Best way to move parameters to GPU

Hari_Krishnan · March 8, 2020, 3:02am

Hi,

Here is a snippet of the code I have implemented.

class BiDAF(nn.Module):
    def __init__(self,char_embeddings,glove_model):
        super(BiDAF,self).__init__()
        self.context_highway = Context_Highway()
        self.question_highway = Question_Highway()
        self.char_embedding_dict = char_embeddings
        self.glove_model = glove_model
        self.tanh = nn.Tanh()
        self.train_w = torch.randn(420,requires_grad = True)
        self.w_p1 = torch.randn(700,requires_grad = True)
        self.w_p2 = torch.randn(700,requires_grad = True)
        self.bias = torch.randn(1,requires_grad = True)
        self.conv1 = nn.Conv2d(1,5,kernel_size = (50,3))
        self.conv2 = nn.Conv2d(1,5,kernel_size = (50,4))
        self.conv3 = nn.Conv2d(1,3,kernel_size = (50,2))
        self.conv4 = nn.Conv2d(1,7,kernel_size = (50,3))
        self.context_bilstm = nn.LSTM(70, 70,bidirectional = True)
        self.question_bilstm = nn.LSTM(70, 70,bidirectional = True)
        self.bilstm_m1 = nn.LSTM(560, 70,bidirectional = True)
        self.bilstm_m2 = nn.LSTM(140, 70,bidirectional = True)
        ..................................

bidaf = BiDAF(char_embeddings, glove_model)
bidaf = bidaf.to(device)
criterion = nn.CrossEntropyLoss()
lr = 0.01
optimizer = torch.optim.Adam(bidaf.parameters(),lr = lr)
max_data = len(dataset['data'])
epochs = 2
iterations_per_epochs = 10000
sum_loss = 0
for epoch in range(epochs):
    for iteration in range(1,iterations_per_epochs+1):
        index = random.randint(0, max_data)

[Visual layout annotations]
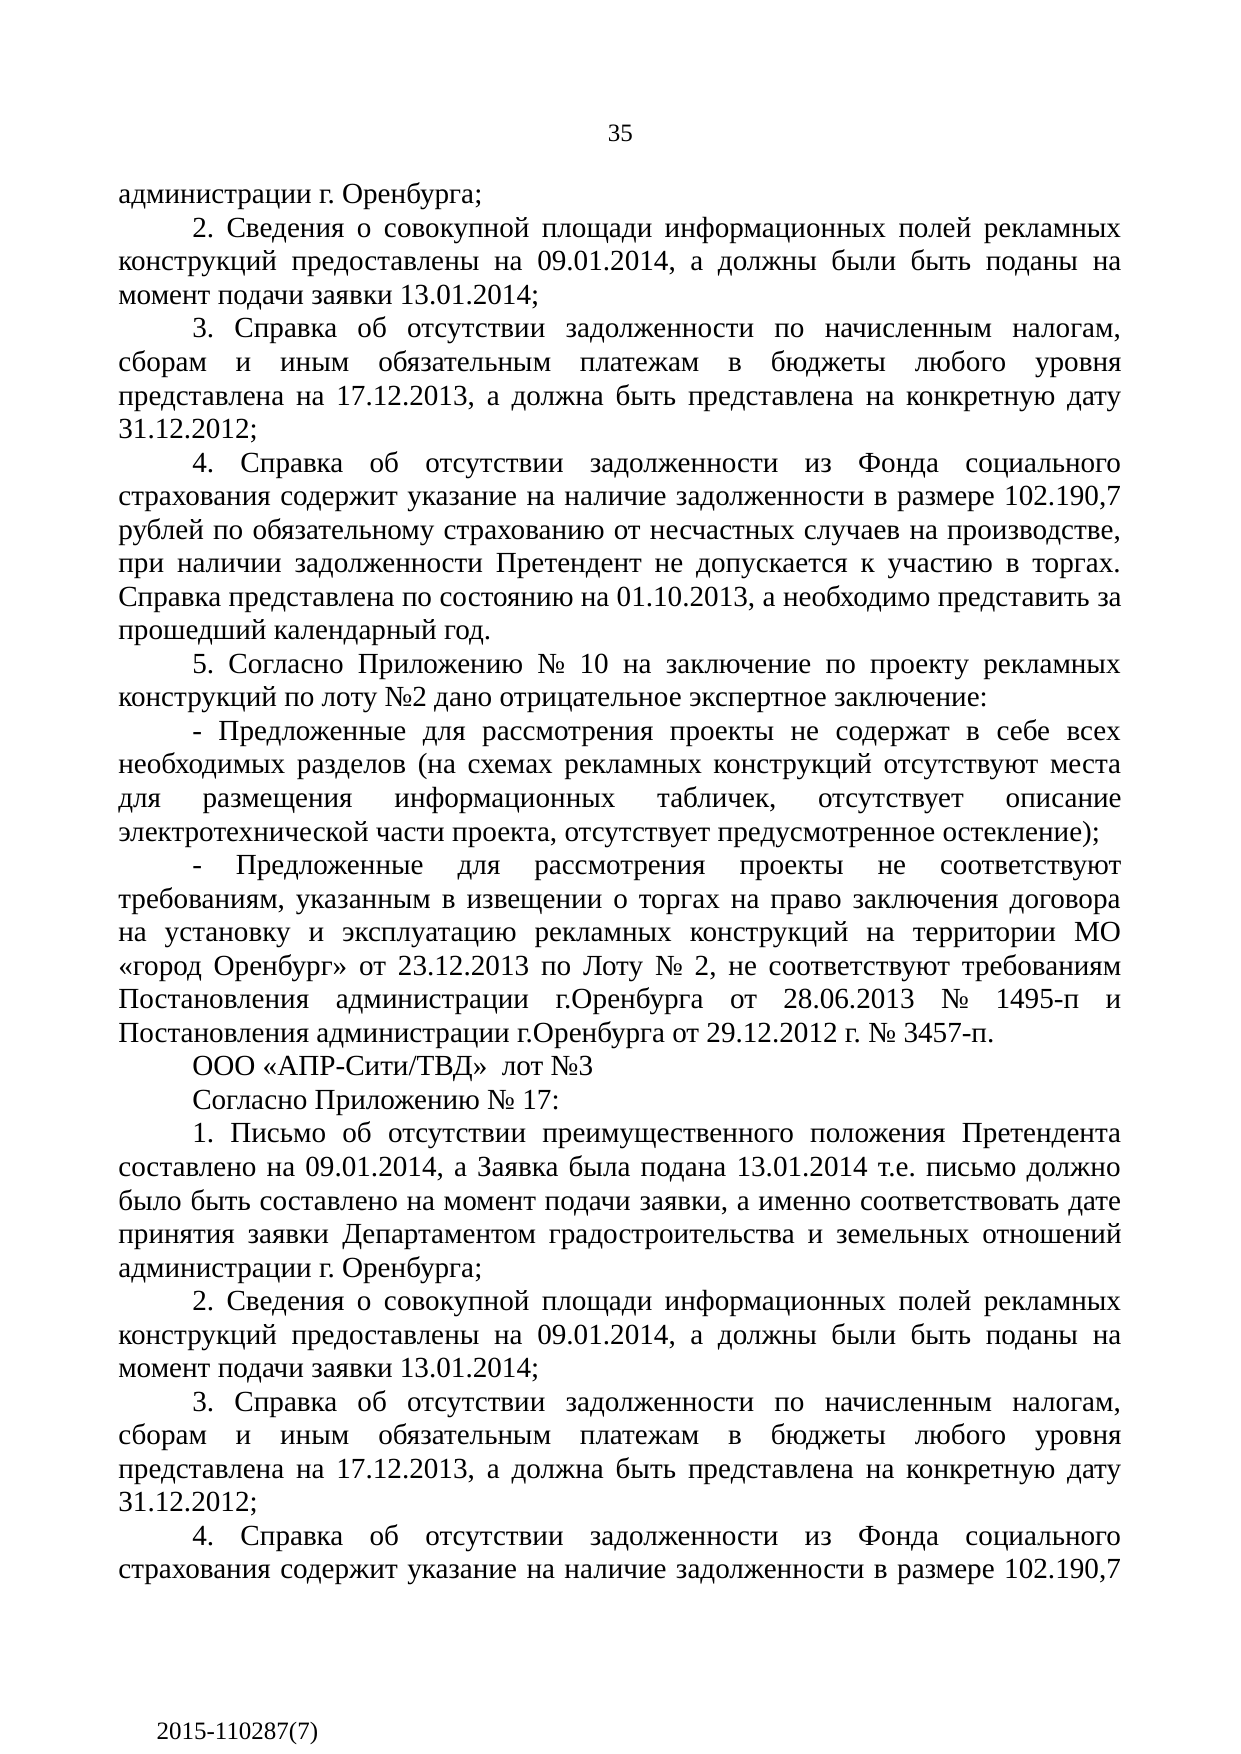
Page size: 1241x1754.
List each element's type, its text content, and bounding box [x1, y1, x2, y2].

text администрации г. Оренбурга; [81, 176, 1122, 210]
text 1. Письмо об отсутствии преимущественного положения Претендента составлено на 09.01.2014, а Заявка была подана 13.01.2014 т.е. письмо должно было быть составлено на момент подачи заявки, а именно соответствовать дате принятия заявки Департаментом градостроительства и земельных отношений администрации г. Оренбурга; [81, 1116, 1122, 1283]
text Согласно Приложению № 17: [118, 1082, 1122, 1116]
text 5. Согласно Приложению № 10 на заключение по проекту рекламных конструкций по лоту №2 дано отрицательное экспертное заключение: [118, 646, 1122, 713]
text 4. Справка об отсутствии задолженности из Фонда социального страхования содержит указание на наличие задолженности в размере 102.190,7 [81, 1518, 1122, 1585]
text 4. Справка об отсутствии задолженности из Фонда социального страхования содержит указание на наличие задолженности в размере 102.190,7 рублей по обязательному страхованию от несчастных случаев на производстве, при наличии задолженности Претендент не допускается к участию в торгах. Справка представлена по состоянию на 01.10.2013, а необходимо представить за прошедший календарный год. [81, 445, 1122, 646]
text 3. Справка об отсутствии задолженности по начисленным налогам, сборам и иным обязательным платежам в бюджеты любого уровня представлена на 17.12.2013, а должна быть представлена на конкретную дату 31.12.2012; [81, 1384, 1122, 1518]
text 2. Сведения о совокупной площади информационных полей рекламных конструкций предоставлены на 09.01.2014, а должны были быть поданы на момент подачи заявки 13.01.2014; [81, 210, 1122, 311]
text ООО «АПР-Сити/ТВД» лот №3 [118, 1048, 1122, 1082]
text 2. Сведения о совокупной площади информационных полей рекламных конструкций предоставлены на 09.01.2014, а должны были быть поданы на момент подачи заявки 13.01.2014; [81, 1283, 1122, 1384]
text 3. Справка об отсутствии задолженности по начисленным налогам, сборам и иным обязательным платежам в бюджеты любого уровня представлена на 17.12.2013, а должна быть представлена на конкретную дату 31.12.2012; [81, 311, 1122, 445]
text - Предложенные для рассмотрения проекты не соответствуют требованиям, указанным в извещении о торгах на право заключения договора на установку и эксплуатацию рекламных конструкций на территории МО «город Оренбург» от 23.12.2013 по Лоту № 2, не соответствуют требованиям Постановления администрации г.Оренбурга от 28.06.2013 № 1495-п и Постановления администрации г.Оренбурга от 29.12.2012 г. № 3457-п. [118, 847, 1122, 1048]
text - Предложенные для рассмотрения проекты не содержат в себе всех необходимых разделов (на схемах рекламных конструкций отсутствуют места для размещения информационных табличек, отсутствует описание электротехнической части проекта, отсутствует предусмотренное остекление); [118, 713, 1122, 847]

● **Work required**
Edit a passage of the GPU thread by replacing "snippet" with "fragment". Write out the thread from "Hari_Krishnan · March" up to and including "super(BiDAF,self).__init__()" with that one change. These items come from a different source than the GPU thread.

● **Exercise output**
Hari_Krishnan · March 8, 2020, 3:02am

Hi,

Here is a fragment of the code I have implemented.

class BiDAF(nn.Module):
    def __init__(self,char_embeddings,glove_model):
        super(BiDAF,self).__init__()